Tęczowy maczek w 2018 roku zrobiła brytyjka Julie Fearnley, którą poprosił o to znajomy. Fearnley robi trójwymiarowe gliniane maczki od 10 lat. Gdy usłyszała prośbę znajomego, przypomniał jej się Alan Turing, informatyk-kryptolog z czasów drugiej wojny światowej, napiętnowany za homoseksualizm. Fearnley uznała pomysł tęczowego maczka za bardzo dobry i tak powstała lśniąca emaliowa przypinka z każdym płatkiem w innym kolorze. Maczki były sprzedawane na eBayu, a dochód zasilał konto Poppy Appeal, organizacji charytatywnej działającej w ramach Royal British Legion.
Ostatecznie jednak Fearnley wycofała się z sprzedaży, jak mówi, ze względu na złośliwe komentarze i niemożność dostarczenia przypinek na czas, czyli przed weekendem z 11 listopada. Zaznacza, że tworząc tęczowy maczek nie miała złych intencji i nie chciała znieważyć czerwonego maczka. Tęczowe maczki nigdy nie były produkowane na masową skalę.
Sprzeciw wobec tęczowych maczków pojawił się także w Kanadzie. W mediach społecznościowych pojawiły się sugestie, że to lobby LGBTQ podsuwa swoje maczki i chce sobie przywłaszczyć Remembrance Day. Krytykowanie tęczowych maczków miało być też powodem zawieszenia Natalie Salisbury. Nastolatka miała napisać do “The Post Millennial”, że “nauczyciele, radni i niektórzy uczniowie uważają, że powinniśmy nosić tęczowe maczki”. Wydrukowała wtedy plakaty dotyczące tego tematu i porozwieszała na korytarzach.

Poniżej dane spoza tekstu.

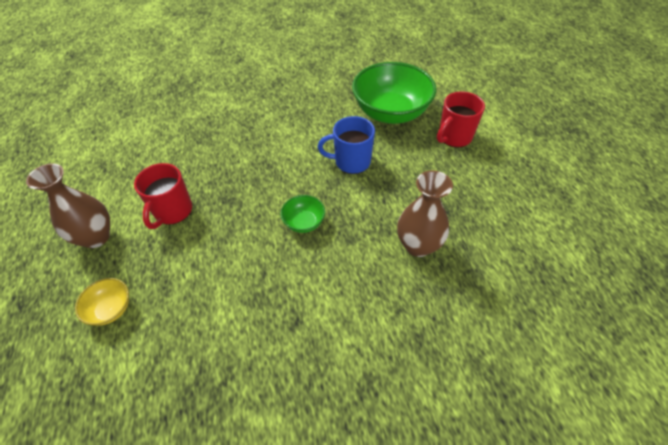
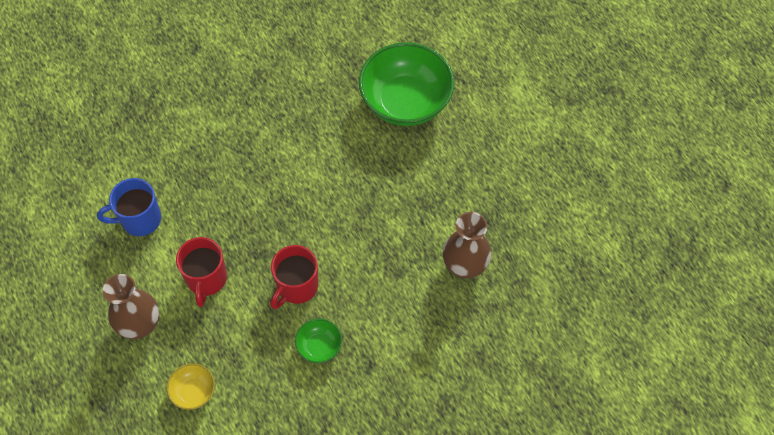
camera: 15 degrees left, 10 degrees up
(304, 222) = (347, 264): green bowl -> green bowl (319, 346)
(351, 162) = (377, 180): blue mug -> blue mug (139, 220)
(454, 137) = (481, 124): red mug -> red mug (296, 287)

Nauczyciele zerwali je i zanieśli do sekretariatu, a ją oskarżyli o mowę nienawiści i stwarzanie zagrożenia dla uczniów LGBTQ. “A ja tylko wyrażałam moje przekonania i broniłam swojej moralności”, pisała Natalie.
Alan Campbell, przewodniczący rady kuratorium Interlake School Division, nie chce ujawniać szczegółów przyczyny zawieszenia uczennicy powołując się na ochronę prywatności.